Landscape is not merely a backdrop to archaeology; it is an integral part of its history. It plays a significant role in the site-formation process (a process of decay and preservation which converts a living monument into an archaeological site). At Ibbankatuwa, the terrain is preserved with remarkable sensitivity. The local people living around the site have become part of its continuing cultural landscape rather than being a hindrance.

Instead of using heaving building materials, local and eco-friendly materials such as bamboo are used on the pathways. As one walks toward the site from the ticket counter, the bamboo railings have fibre or acrylic transparent panels with important antiquities printed on them. When the sunlight passes through these boards, it automatically lights up the panels, making it efficient and affordable. Each cluster has QR codes that directs the visitors to portals with additional information. However, the most impressive aspect was a shaded display area with replicas of pottery found at the site. This brings the visitors closer to the history of the site.
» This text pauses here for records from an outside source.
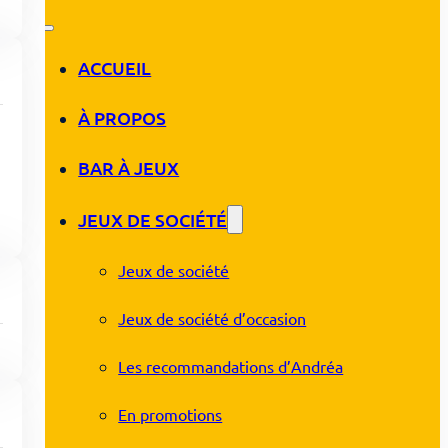
ACCUEIL
À PROPOS
BAR À JEUX
JEUX DE SOCIÉTÉ
Jeux de société
Jeux de société d’occasion
Les recommandations d’Andréa
En promotions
This experience left me asking an uncomfortable question, do archaeological sites really require monumental visitor centres and projects worth crores before they become accessible to the public? Maybe what we lack is not money or intent but vision.

Not so long ago, upon visiting the famous site of Arikamedu near the city of Puducherry, I was enraged and disappointed.
On the Arikamedu road, a single board greeted us at the site, which was found after walking through overgrown shrubs and trees. Goats were grazing around, with parts of the excavated site in the backdrop. Local people had never even heard of such a monument. We leave our monuments to die until a multi-crore project arrives to rescue them.